Seated on the patio of Mission Heirloom in the Gourmet Ghetto, Mason, 42, still jetlagged from his return from a writers’ retreat in Tuscany, relents a bit when pressed for elaboration. “I hate describing it,” he says. “But when forced, I say it’s a combination between Mrs. Dalloway and Neuromancer .” That’s an elevator pitch that actually says something meaningful.
and Void Star
Published by Farrar, Straus & Giroux on April 11, Void Star follows three disparate characters as they navigate a future world altered by climate change, social inequality, longevity extension, digital brain implants and the machinations of incredibly powerful artificial intelligences. Irina Sundren, bearing an implant that bestows perfect recall, specializes in communing with AIs on behalf of their super-rich human creators. Brazilian-born Thales, a survivor of the assassination attempt that took his politician father’s life, also has an implant, one that imperfectly tries to reassemble his shattered memory. Thief and killer-for-hire Kern lives in the favela surrounding San Francisco until he steals the wrong phone from the wrong victim. Eventually, the three narrative strands converge into a meditation on mortality, reality and human and inhuman consciousness.

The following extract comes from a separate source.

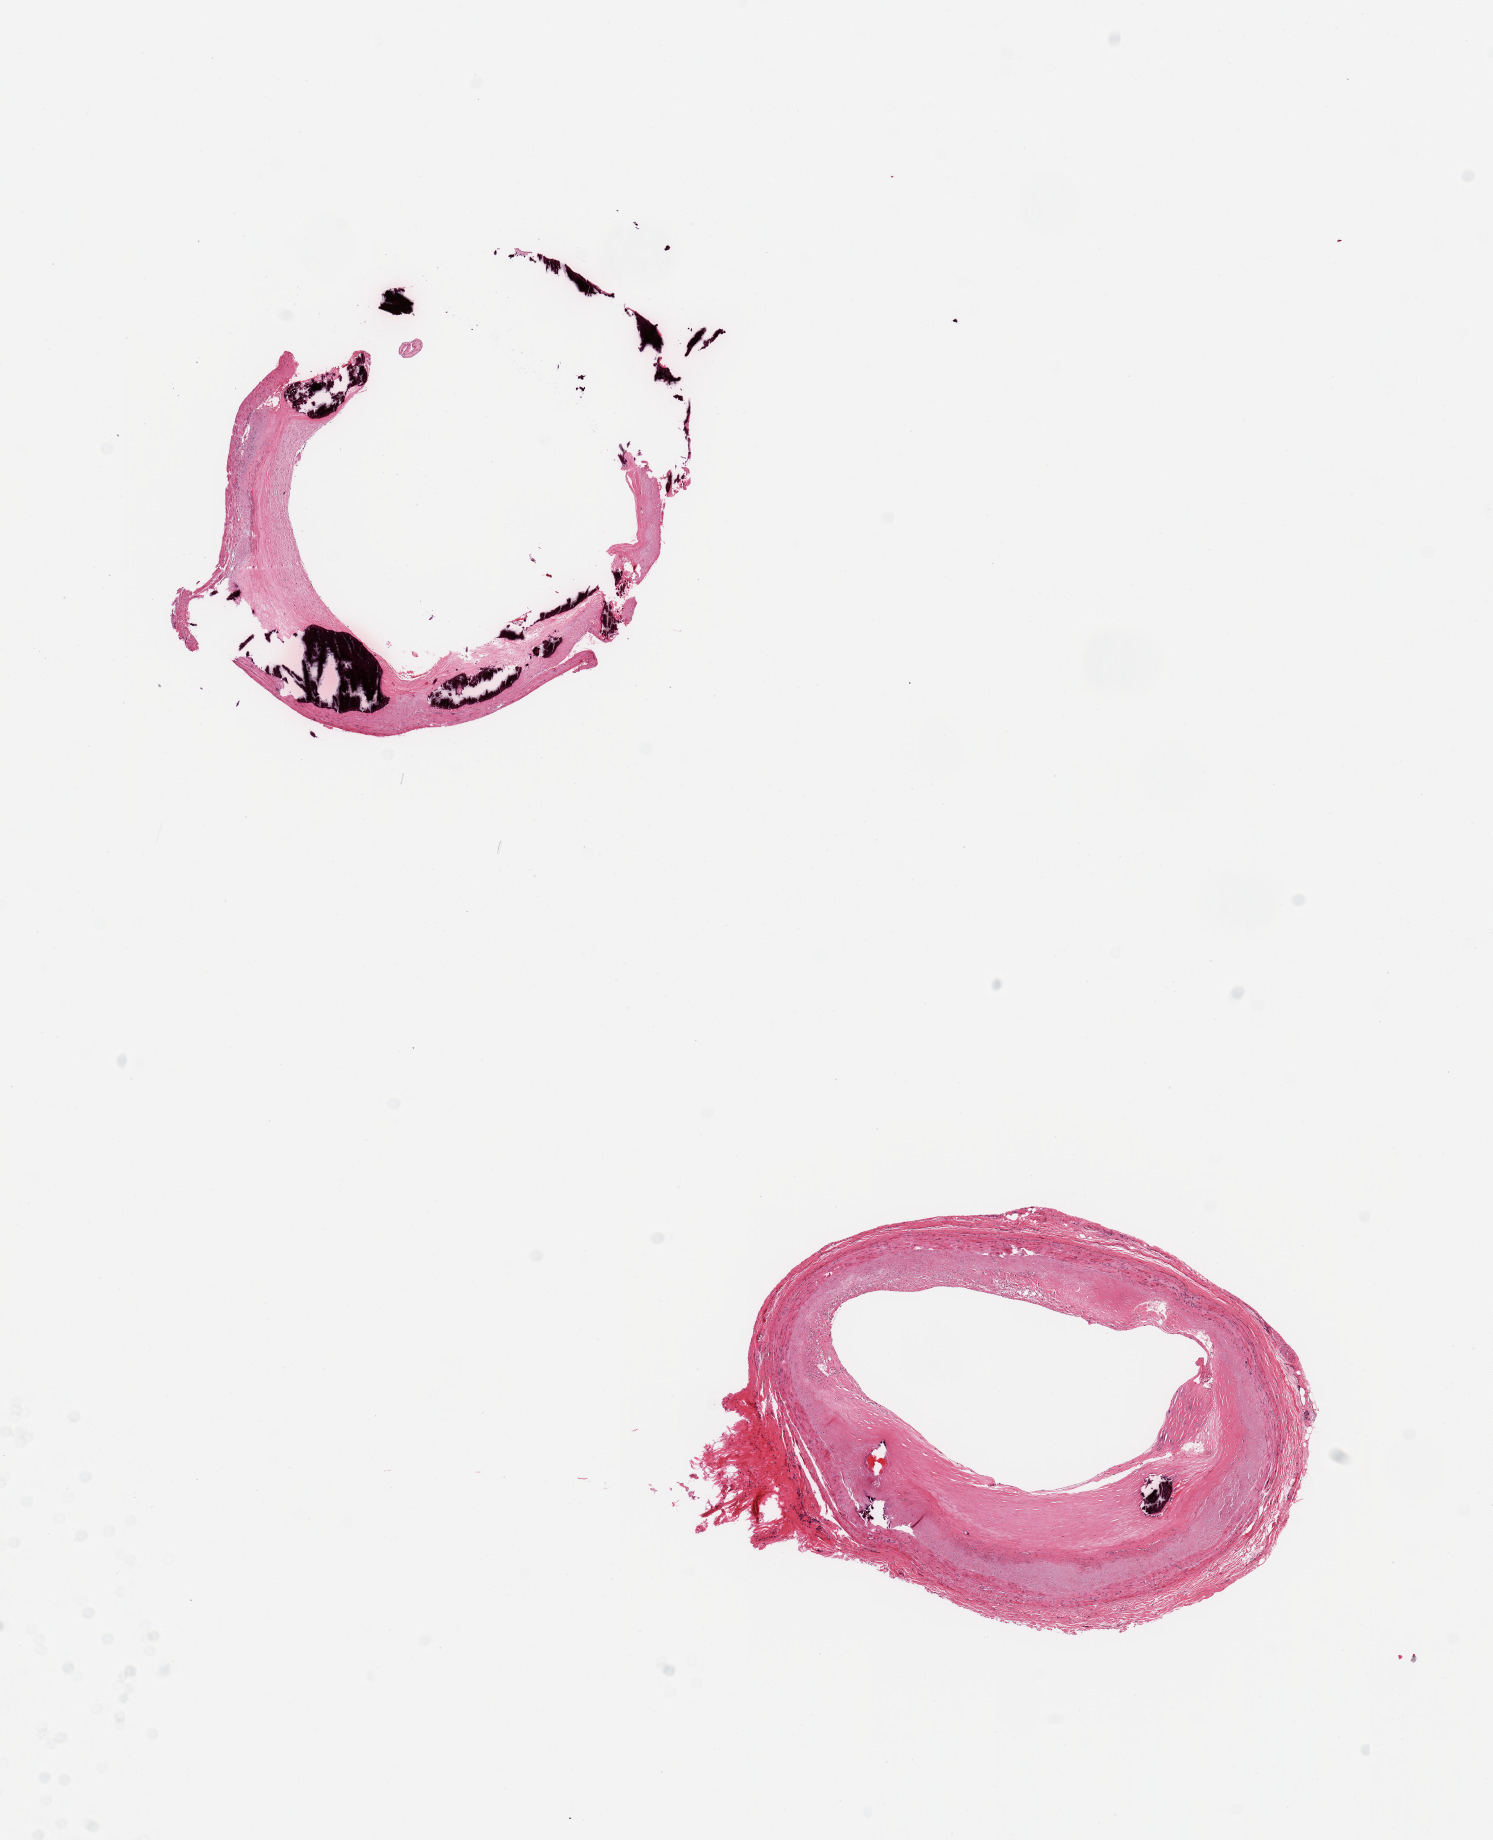
Whole-slide image, haematoxylin and eosin stain, shown as a low-resolution overview of the whole scanned area (about 11.8 x 14.6 mm, acquisition: 20x scan); PAXgene-fixed paraffin-embedded (PFPE) section; sampled site (target tissue): coronary artery; donor tissue sample. Donor sex: female.
Pathologist's review note for this sample: 2 pieces; 1 with concentric fibrosis, focal calcification and patent lumen; other is largely calcified and fibrotic with mural fragmentation.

Mrs Dalloway of the Future
On its shiny, high-tech surface, Void Star doesn’t seem to have much in common with the early 20th-century modernism of Virginia Woolf. As Mason admits, “Not much happens in Mrs. Dalloway. It’s just characters floating around London.” While there is plenty of globe-trotting action in Void Star, that aspect of the narrative isn’t necessarily its primary objective. As Mason says about Mrs. Dalloway, “It’s about the consciousness of (three) characters and the texture of their experience. And that’s a lot of what I was trying to do with Void Star.” The book’s connection to William Gibson and his first novel, Neuromancer, will likely be obvious to anyone who grew up reading what was once called “cyberpunk,” stories set where the barriers between the human and the digital worlds are more permeable.